Repitiendo el rito de aquella noche del cordero, Floreana se sitúa a la cabecera, sentándose los hombres uno a su derecha, el otro a su izquierda. Ella toma la tetera y, separando el té del café, comienza a llenar las tazas.
– ¿Qué les pasa a las mujeres allá arriba? -pregunta Pedro sin preámbulos-. ¿Es idea mía o se asemeja a un pabellón de leprosos que viven en el extraño círculo vicioso del contagio?
Mientras habla, deja su café con leche para atacar directamente con la cuchara la mermelada de arándanos que reposa en un frasco, al lado del pan humeante.

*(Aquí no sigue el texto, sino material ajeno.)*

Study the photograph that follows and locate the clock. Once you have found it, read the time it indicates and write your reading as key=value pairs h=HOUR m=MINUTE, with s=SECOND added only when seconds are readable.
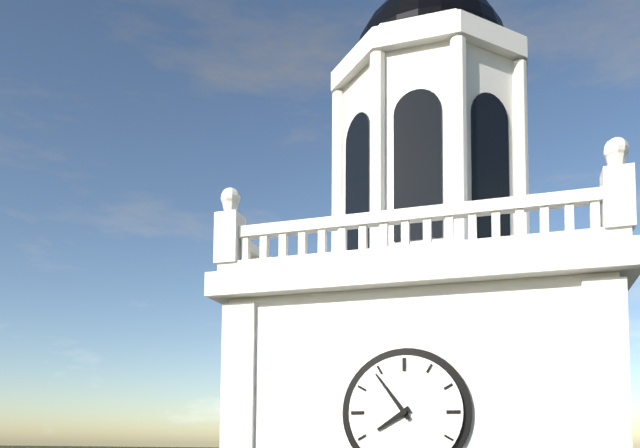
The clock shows h=7 m=54
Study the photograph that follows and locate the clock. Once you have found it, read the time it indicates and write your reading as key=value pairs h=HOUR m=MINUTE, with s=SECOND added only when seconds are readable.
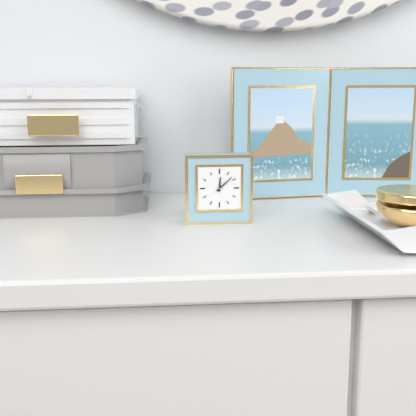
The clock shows h=12 m=8
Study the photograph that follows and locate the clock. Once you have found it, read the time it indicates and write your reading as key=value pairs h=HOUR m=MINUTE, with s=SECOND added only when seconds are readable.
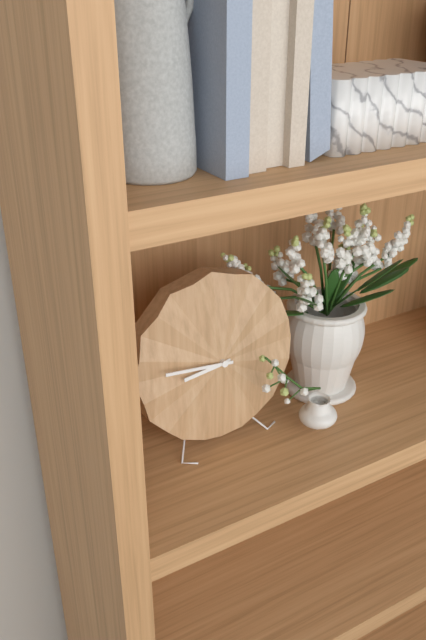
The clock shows h=8 m=46
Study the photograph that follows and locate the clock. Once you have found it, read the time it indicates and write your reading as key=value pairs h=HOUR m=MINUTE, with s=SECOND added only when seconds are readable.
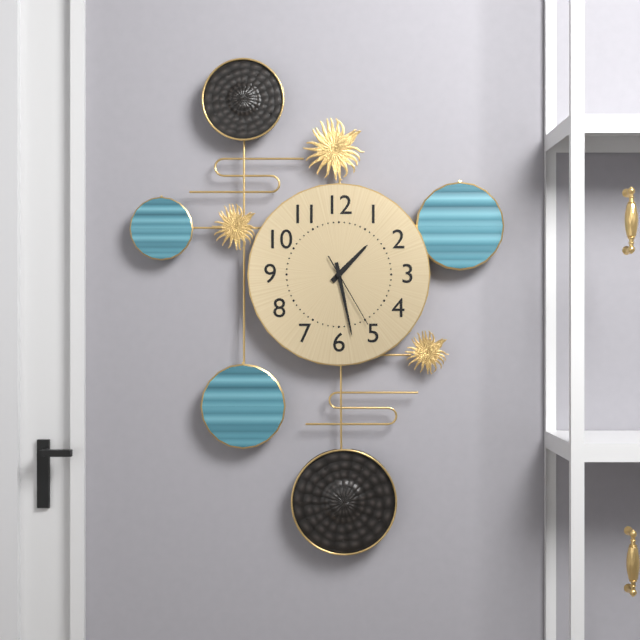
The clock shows h=1 m=28 s=25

– Están tristes -responde Floreana, decidiendo obviar la ofensiva metáfora de Pedro.
– Tristes… -el pequeño David Hemmings parece reflexionar-. Para algunos la tristeza no es más que una forma de cansancio.
– Entonces, estamos muy cansadas.
El viento afuera parece jugar a las escondidas con la poca luz que resta, ésa que no se ha tragado aún la tarde invernal. Floreana ve por la ventana cómo el viento arrasa la desprotegida intemperie. Siente que las maderas de la casa del doctor y el calor de la habitación son verdaderos diques; aquí está a salvo del pavoroso poder que el viento se ha asignado a sí mismo. Aquí está a salvo, a salvo.